*** Given records Section Begins ***

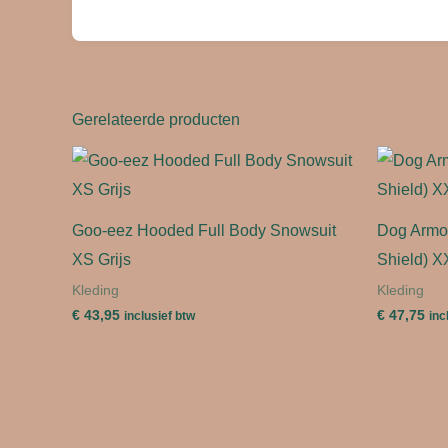
Gerelateerde producten
Goo-eez Hooded Full Body Snowsuit
Dog Armo
XS Grijs
Shield) X
Kleding
Kleding
€
43,95
€
47,75
inclusief btw
inc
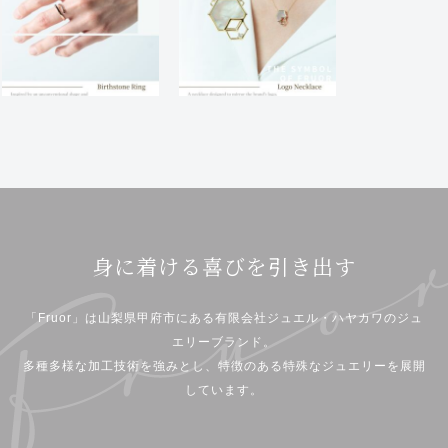
身に着ける喜びを引き出す
「Fruor」は山梨県甲府市にある有限会社ジュエル・ハヤカワのジュ
エリーブランド。
多種多様な加工技術を強みとし、特徴のある特殊なジュエリーを展開
しています。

*** Given records Section Ends ***

Each line of the listing must be restated word for word, and the pictures left out.

Gerelateerde producten
Goo-eez Hooded Full Body Snowsuit
Dog Armo
XS Grijs
Shield) X
Kleding
Kleding
€
43,95
€
47,75
inclusief btw
inc
身に着ける喜びを引き出す
「Fruor」は山梨県甲府市にある有限会社ジュエル・ハヤカワのジュ
エリーブランド。
多種多様な加工技術を強みとし、特徴のある特殊なジュエリーを展開
しています。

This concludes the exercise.